If you’re looking for something bigger but still in keeping with Valentine’s colors, the native vine Coral Honeysuckle with its red tubular flowers is in bloom.
The vine grows well on a trellis and will have more blooms if grown in the sun. A three-gallon pot, which is about three-feet tall, costs around $15 to $20.
Other romance-capturing Valentines ideas to consider may extend to native Florida milk weeds such as Swamp Milkweed Incarnate. With its purple and pink blooms, this milkweed is better for wetter sites in your yard, near the base of a gutter run-off for example. Once removed from the pot, it’s a good host plant for monarch butterflies and other species. It can grow to almost two-feet in height and you can find them in bloom now.

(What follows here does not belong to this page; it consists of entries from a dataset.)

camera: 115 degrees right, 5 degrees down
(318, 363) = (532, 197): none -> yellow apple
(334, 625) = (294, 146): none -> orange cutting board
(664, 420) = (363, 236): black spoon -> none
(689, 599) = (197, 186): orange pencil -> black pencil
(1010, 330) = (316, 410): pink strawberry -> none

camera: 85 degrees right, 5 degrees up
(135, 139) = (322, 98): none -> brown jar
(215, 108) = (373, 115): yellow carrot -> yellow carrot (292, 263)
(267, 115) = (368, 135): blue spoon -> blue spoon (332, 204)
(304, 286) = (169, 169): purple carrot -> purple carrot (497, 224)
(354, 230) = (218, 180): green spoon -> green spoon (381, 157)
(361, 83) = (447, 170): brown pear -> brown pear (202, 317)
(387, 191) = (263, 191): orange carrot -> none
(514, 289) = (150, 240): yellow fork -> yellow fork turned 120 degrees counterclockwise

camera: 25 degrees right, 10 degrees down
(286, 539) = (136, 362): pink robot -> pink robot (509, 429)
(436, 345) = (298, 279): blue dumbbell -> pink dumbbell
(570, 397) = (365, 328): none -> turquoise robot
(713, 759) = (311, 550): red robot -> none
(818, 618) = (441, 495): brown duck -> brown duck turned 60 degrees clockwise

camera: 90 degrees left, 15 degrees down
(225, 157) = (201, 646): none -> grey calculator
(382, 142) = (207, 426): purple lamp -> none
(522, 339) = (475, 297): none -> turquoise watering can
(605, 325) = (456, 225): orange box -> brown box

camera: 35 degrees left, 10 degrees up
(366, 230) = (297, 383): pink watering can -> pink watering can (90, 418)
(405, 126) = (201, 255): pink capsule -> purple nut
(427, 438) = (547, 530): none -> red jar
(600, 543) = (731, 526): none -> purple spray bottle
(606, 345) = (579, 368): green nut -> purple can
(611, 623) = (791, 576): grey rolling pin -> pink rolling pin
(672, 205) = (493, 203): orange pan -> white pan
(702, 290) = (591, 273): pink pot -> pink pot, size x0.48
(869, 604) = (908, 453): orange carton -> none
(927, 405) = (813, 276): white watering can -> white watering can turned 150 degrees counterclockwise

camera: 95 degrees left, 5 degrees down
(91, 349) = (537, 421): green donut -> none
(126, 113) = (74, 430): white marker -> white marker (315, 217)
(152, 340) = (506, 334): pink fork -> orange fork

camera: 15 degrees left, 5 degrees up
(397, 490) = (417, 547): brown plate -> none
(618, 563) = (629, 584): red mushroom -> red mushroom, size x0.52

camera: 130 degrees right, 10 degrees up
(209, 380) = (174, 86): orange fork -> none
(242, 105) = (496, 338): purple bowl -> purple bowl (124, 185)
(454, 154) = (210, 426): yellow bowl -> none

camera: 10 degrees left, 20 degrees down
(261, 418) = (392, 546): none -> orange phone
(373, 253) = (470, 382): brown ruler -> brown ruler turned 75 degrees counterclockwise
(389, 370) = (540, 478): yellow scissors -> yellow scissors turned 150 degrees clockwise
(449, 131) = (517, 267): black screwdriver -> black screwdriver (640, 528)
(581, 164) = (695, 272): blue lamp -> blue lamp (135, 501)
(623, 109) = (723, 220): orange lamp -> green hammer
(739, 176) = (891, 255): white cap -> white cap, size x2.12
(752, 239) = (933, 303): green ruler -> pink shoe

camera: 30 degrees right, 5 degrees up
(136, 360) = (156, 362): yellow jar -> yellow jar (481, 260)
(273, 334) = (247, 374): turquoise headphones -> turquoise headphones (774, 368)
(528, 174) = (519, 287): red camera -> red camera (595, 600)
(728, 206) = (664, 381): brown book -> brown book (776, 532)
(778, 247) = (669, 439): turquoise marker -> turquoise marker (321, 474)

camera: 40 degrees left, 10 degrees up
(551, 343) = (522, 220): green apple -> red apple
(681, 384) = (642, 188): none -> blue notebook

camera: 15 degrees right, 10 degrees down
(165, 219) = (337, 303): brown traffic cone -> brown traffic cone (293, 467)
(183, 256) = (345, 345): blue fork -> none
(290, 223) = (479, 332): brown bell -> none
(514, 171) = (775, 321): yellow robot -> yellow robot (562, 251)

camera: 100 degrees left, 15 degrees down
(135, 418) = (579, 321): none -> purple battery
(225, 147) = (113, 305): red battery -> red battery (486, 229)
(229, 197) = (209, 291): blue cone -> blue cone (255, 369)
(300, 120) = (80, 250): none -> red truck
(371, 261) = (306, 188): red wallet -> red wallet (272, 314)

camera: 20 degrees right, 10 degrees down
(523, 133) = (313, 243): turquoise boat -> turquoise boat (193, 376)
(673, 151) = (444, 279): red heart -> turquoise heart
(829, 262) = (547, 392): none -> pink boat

And since we’re thinking outside the box this Valentine’s Day, you may also consider Scarlet Hibiscus. Its red, tropical-looking bloom makes it a uniquely Florida gift but you’ll have to wait for the wow factor because it blooms best in spring. This one might best be paired with an anticipation-building picture of it on a card. This plant is best suited to wetter sites like the milkweed mentioned above. The large blooms attract butterflies and hummingbirds and, when placed in the right growing conditions, this plant can climb to eight-feet tall or more. A one-gallon pot costs around $6.